═════ Records for this exercise

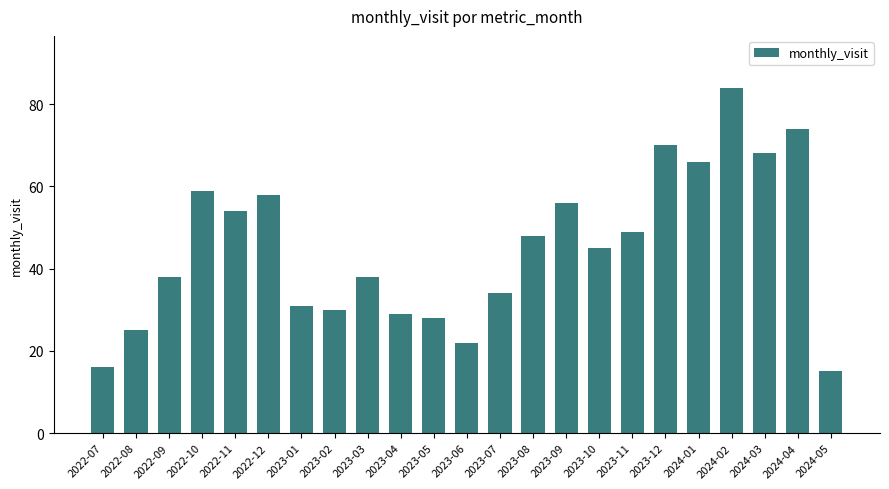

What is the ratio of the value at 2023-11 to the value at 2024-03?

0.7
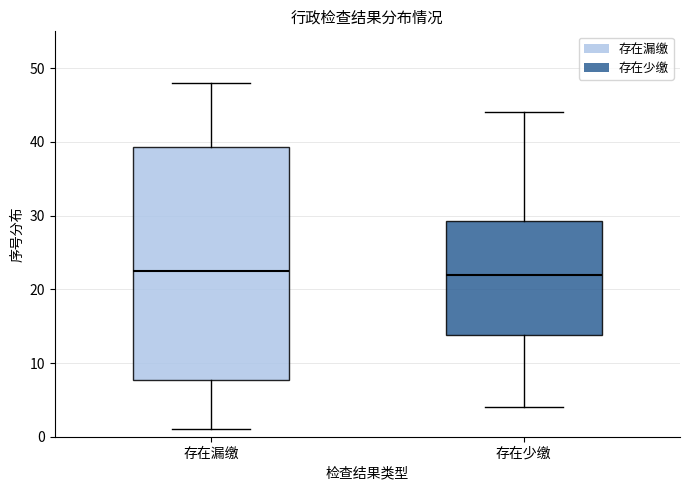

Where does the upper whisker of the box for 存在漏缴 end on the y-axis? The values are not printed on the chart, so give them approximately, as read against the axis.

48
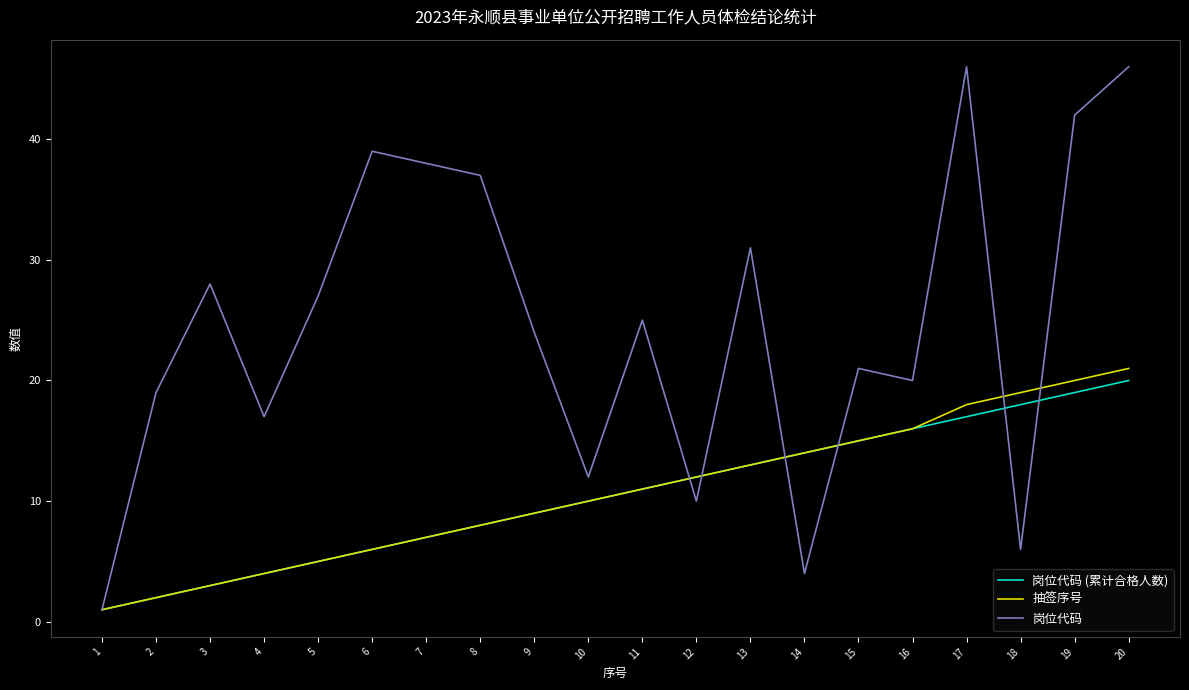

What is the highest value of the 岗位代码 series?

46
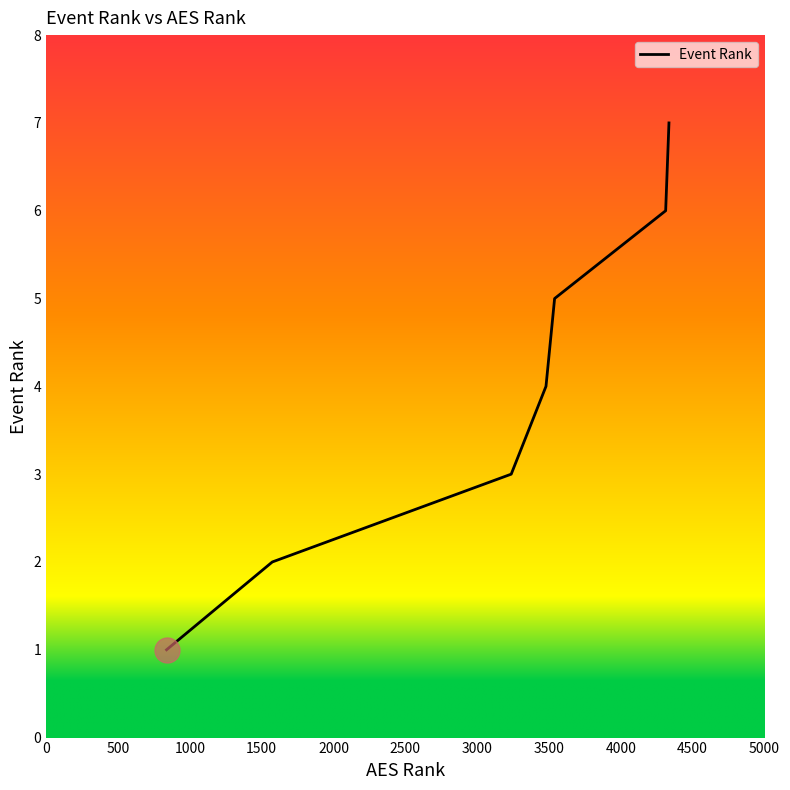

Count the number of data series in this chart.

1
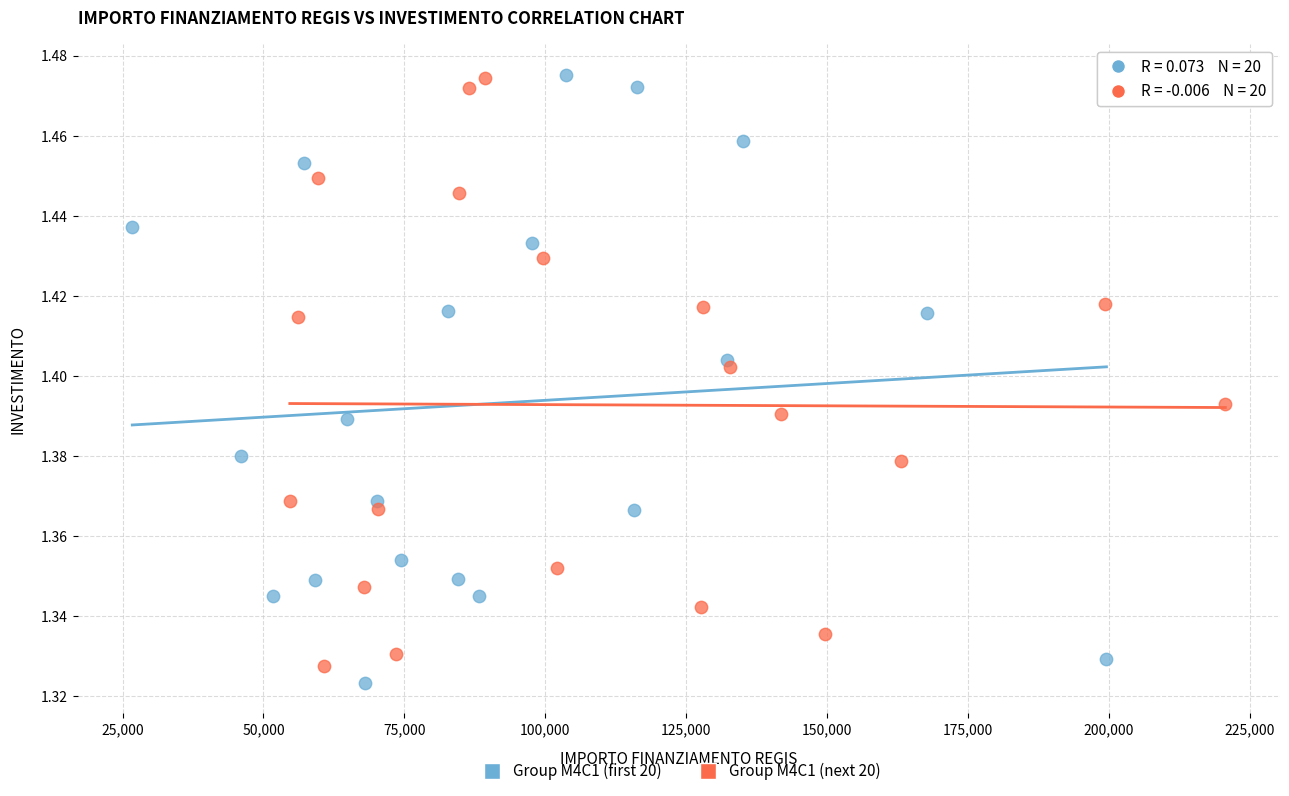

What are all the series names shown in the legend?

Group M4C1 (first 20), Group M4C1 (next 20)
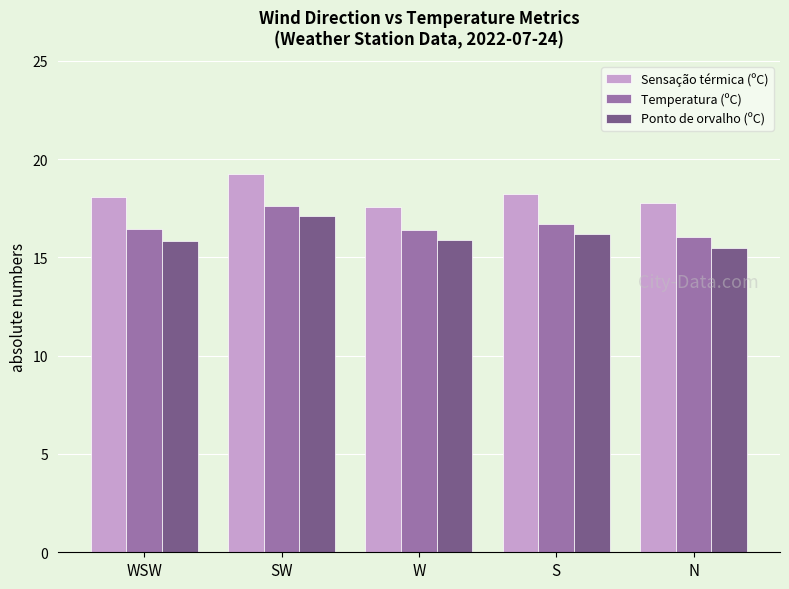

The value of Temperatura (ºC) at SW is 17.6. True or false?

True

══════════

● **Exercise objective**
Retype each of the rows above word for word, omitting the pictures.

● **Finished exercise**
What is the ratio of the value at 2023-11 to the value at 2024-03?

0.7

Where does the upper whisker of the box for 存在漏缴 end on the y-axis? The values are not printed on the chart, so give them approximately, as read against the axis.

48

What is the highest value of the 岗位代码 series?

46

Count the number of data series in this chart.

1

What are all the series names shown in the legend?

Group M4C1 (first 20), Group M4C1 (next 20)

The value of Temperatura (ºC) at SW is 17.6. True or false?

True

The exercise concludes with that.